Genetic variants are alternative versions of the DNA sequence that can sometimes be associated with the risk of developing a disease, including autoimmune disorders. Determining the causality between genetic variants and autoimmunity is difficult, due to technical limitations of existing mapping strategies. Blagoje Soskic and collaborators summarise how Genome-wide association studies (GWAS) have contributed to investigating the impact of diverse genetic variants in several autoimmune diseases and discuss both current challenges and future research directions.
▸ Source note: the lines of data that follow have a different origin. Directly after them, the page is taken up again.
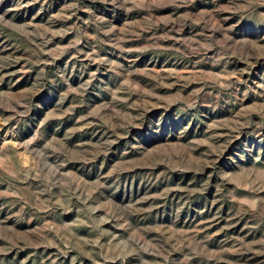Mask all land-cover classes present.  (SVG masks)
Returning <instances> with one entry per match:
<instances>
[{"label": "rangeland", "instance_id": "rangeland-1", "mask_svg": "<svg viewBox=\"0 0 264 264\" xmlns=\"http://www.w3.org/2000/svg\"><path fill=\"white\" fill-rule=\"evenodd\" d=\"M0 264H264V0H0Z\"/></svg>", "mask_w": 264, "mask_h": 264}]
</instances>
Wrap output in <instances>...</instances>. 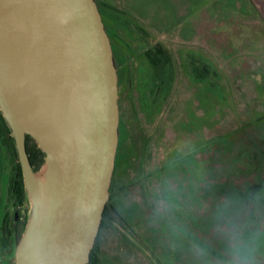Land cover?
<instances>
[{"label":"rangeland","instance_id":"obj_1","mask_svg":"<svg viewBox=\"0 0 264 264\" xmlns=\"http://www.w3.org/2000/svg\"><path fill=\"white\" fill-rule=\"evenodd\" d=\"M103 1L109 8H99L109 24L119 9L165 42L176 88L149 97L153 70L138 45L143 39L126 36L129 52L119 71L121 149L109 198L125 185L121 209L139 208L146 216L150 205L162 210L165 239L134 243V231L119 221L99 241L98 255L119 264H155L150 256L161 251L169 259L175 254L179 264H264V126L252 121L264 113V0H139L143 12L133 0ZM198 58L215 74L198 78ZM5 156L2 196L9 163H15ZM212 158L234 185L228 197L223 189L206 190ZM24 210L28 216V202ZM148 224L133 222L141 236ZM173 232L183 239L176 242ZM185 233L194 240L189 236L185 244Z\"/></svg>","mask_w":264,"mask_h":264},{"label":"water","instance_id":"obj_2","mask_svg":"<svg viewBox=\"0 0 264 264\" xmlns=\"http://www.w3.org/2000/svg\"><path fill=\"white\" fill-rule=\"evenodd\" d=\"M118 80L96 0H0V112L29 204L0 264H88L115 167ZM27 135L44 152L36 170Z\"/></svg>","mask_w":264,"mask_h":264},{"label":"flooded vegetation","instance_id":"obj_3","mask_svg":"<svg viewBox=\"0 0 264 264\" xmlns=\"http://www.w3.org/2000/svg\"><path fill=\"white\" fill-rule=\"evenodd\" d=\"M98 4V0H96ZM101 8L103 5H100ZM101 15H102V10H100ZM125 13V12H124ZM127 16L129 18L134 19L133 16L130 15V13H127ZM111 21L110 24L108 23L107 20L103 19L105 28L109 34L112 47H113V55H114V60L115 64L117 67L118 71V78H119V71L120 74H123V71L121 70V66L125 64V61L127 60L125 57V52H129L128 48V43L126 41V38L124 39L125 42H122L120 38H117V35H121L120 32V26L116 21V18L113 15L109 16ZM103 18V16H102ZM141 23V22H140ZM128 27H132L133 31L135 33V37H132L129 35L128 37L131 38L132 40H137L138 38L143 39V41L146 43V45L142 49V55L147 63L150 65L149 59L144 56V51H146L148 48L155 46L157 44H161L163 47H165V42L161 39L156 38V34L151 30V28L147 27L146 25L142 24L143 27L147 30V33L149 35H144L143 33L140 34V32L137 30V28L132 25L133 23H128ZM132 25V26H131ZM114 30V31H113ZM130 33V32H129ZM128 38V39H129ZM122 39V38H121ZM142 42V40H141ZM140 43V42H139ZM126 76V75H125ZM127 79V76H126ZM133 76L131 75L128 77L127 81H130L133 83ZM118 86H119V80H118ZM119 102V100H118ZM120 109V107H119ZM119 136H120V128H119ZM118 149V148H117ZM121 149V148H120ZM120 149L119 152L116 154L117 158L120 154ZM117 150V151H118ZM7 154H10V151L8 149V146L6 144L5 140V128H4V119L3 116L0 112V174H1V162L3 157L5 158ZM116 161V160H115ZM212 169H211V175L209 177V181L211 183H216V184H225L229 185L231 188L234 187L233 183L228 180H223V177H227V173L224 170V166L221 163L219 166H214L215 160L212 158ZM14 165L15 163H9V177H8V182L6 186V192L5 195L2 196L1 193V187H0V210L2 211V214L0 216V261L7 260L11 257L12 249L16 242L19 240L22 231L25 226V222L27 219V214L26 211L24 210V205L27 203V199L24 198L21 201L18 199L17 195V190H16V185H15V170H14ZM115 168V167H114ZM124 187V188H122ZM125 185H122L115 189V192L112 193V198L114 200V207L115 211L112 212V226L116 225L120 222L125 223L130 229L134 231V234H136L135 238H131L132 242L136 243H142V244H159L162 242L165 237L162 228L164 227V223L166 222V218L162 215V210L153 208L151 205L149 206V210L147 211L148 216L145 215V213H141V210L138 208L137 210H130L129 208L127 210L121 209L119 207L118 201V195L123 193L125 191ZM159 197L162 198L163 193H162V188H160L159 191ZM2 197H5L2 199ZM116 198V199H115ZM143 212V211H142ZM141 217V218H140ZM195 217L194 215L191 217ZM148 220V226L146 230H144L145 236H141L138 233H136V230L134 229L133 222L137 223L139 221H145ZM163 229H166L165 227ZM174 236V239L177 240L180 238L178 237L174 232L172 233ZM192 234V232L190 233ZM190 236V235H189ZM187 234L185 233V241L188 240ZM191 240H194L193 236L189 237ZM98 239V235H97ZM183 239V238H180ZM187 241L185 242V244ZM94 252L92 254V257L95 261L94 264H119L115 261H110L107 263H104L101 259V257L98 255V240L96 241L94 248ZM163 250H166L163 248ZM167 254V253H166ZM164 252H159L156 254L155 252L153 253V256H150L151 259H153L155 264H179V259H177L175 254H172L171 258L169 259V254L165 257L166 255ZM185 254L182 259H187L188 252L184 251L182 255ZM90 261V260H89ZM168 261V262H167Z\"/></svg>","mask_w":264,"mask_h":264},{"label":"trees","instance_id":"obj_4","mask_svg":"<svg viewBox=\"0 0 264 264\" xmlns=\"http://www.w3.org/2000/svg\"><path fill=\"white\" fill-rule=\"evenodd\" d=\"M133 3H134L133 6L135 8L140 10V12H143L144 9H143V6L141 7V3L139 2V0H133ZM100 5L107 6L109 8V3H107V2L105 3L103 0H98V6L101 7ZM110 8L112 9L111 6H110ZM113 12L114 13L112 15L116 18V21L119 24L120 29H121L119 32L121 35H117V38H120V40L122 42H125L124 39L126 36L131 35L132 37H135V33L133 31V28L130 26L128 27V25H130L128 23H133L132 25L134 26V28L135 27L137 28V30L140 32V34L143 33L144 35H149L147 33V30L143 27V25L136 18H134V19L129 18L127 16V13H124L123 11H122L123 12L122 13L119 9H116L115 11L113 9ZM138 45L140 47H142V49H143V47L146 45V43L144 41L143 42L140 41V43ZM143 54L145 57H147V59H149V62H150L149 68L153 70V71H150L149 75H148V76H150V86L147 89V94L149 95V97L152 96L154 98V96H160L162 93H165L166 89L171 90V92H170V95H171V93H173L174 89L176 88V84L174 85L175 65L172 62L173 53L171 52V50L167 47H163L161 44H157L155 46L148 48L146 51H144ZM198 59H199L198 60L199 64L197 66L198 67V78L204 79V78H206V76L210 77V75H209L210 72L215 74L214 70L210 69V65L205 60H202L201 58H198ZM210 87H215V84L211 83ZM252 121L254 123H256V125H258V126L260 125L261 127H263L264 126V113L255 117V119H253ZM260 121L263 123L259 124ZM4 128H5L6 144L8 146V149H9L11 155L15 159V165H14L15 178L14 179H15V185H16L18 199H19V201H21L22 199L26 198L24 185H23L22 172H21L20 164L18 162L16 150L14 147L13 138L10 135L9 128H8L5 120H4ZM25 144H26V151H27L30 163L32 165V168H33V170H36L40 167V165L43 162L44 152L38 147L36 142L29 135L26 136ZM120 147L121 146L118 142V149H120ZM118 152H119V150L117 151V153ZM115 160H116V158H115ZM208 186L206 187L207 188L206 190L223 189V191H224V194H222L224 196L223 198H225L226 196L228 197L227 193H229V191H233V188H231L229 185H225V184H219L218 185L216 183H212L209 187ZM122 188H124V187H122ZM113 211H115L114 200L112 199V197H110L109 200L107 201L105 209H104V214H103L101 225H100L99 232H98V239L96 238V241L98 240V244H99V241L101 240V238L103 237L104 233L112 225L113 219H112L111 215H112ZM93 250L94 249L91 250L90 261L88 262V264H94L95 263V261L92 257V254L94 252Z\"/></svg>","mask_w":264,"mask_h":264}]
</instances>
Autoimmune disorders – for example, lupus, rheumatoid arthritis, and ulcerative colitis, among others – arise when the immune system attacks bodily tissues and organs. Why the immune system turns against the body remain largely unknown, but host genetics is considered one of the risk factors for autoimmunity. Autoimmune diseases are often determined by variation in the DNA regions controlling function of many genes and are therefore defined as polygenic disorders. In rare cases, mutations in a single gene can also cause an autoimmune disease, which is accordingly called monogenic. GWAS can look at a whole genome of many people at the same time and have been used for the identification of specific DNA variants associated with autoimmune diseases. Furthermore, GWAS have been useful to determine the overall risk of developing a certain autoimmune disease or to respond to a certain drug.

Blagoje Soskic – Research Group Leader at the Human Technopole Genomics Research Centre – and colleagues from the University of Milano-Bicocca, Humanitas University and IRCCS Humanitas Research Hospital, and University of California, Davis, review techniques and approaches that, together with GWAS, allow fine mapping of human genetic variance as well as the identification of genes and cell types involved in immune disorders. The researchers discuss the contribution of exome- and whole-genome sequencing to identify rare variants, and the link between epigenetics and autoimmunity. Finally, Gerusi and Soskic et al. highlight the need for robust statistical and experimental approaches to understand the functions of newly identified genetic variants and their evolutionary history in immune diseases.

The review is published in the Journal of Autoimmunity.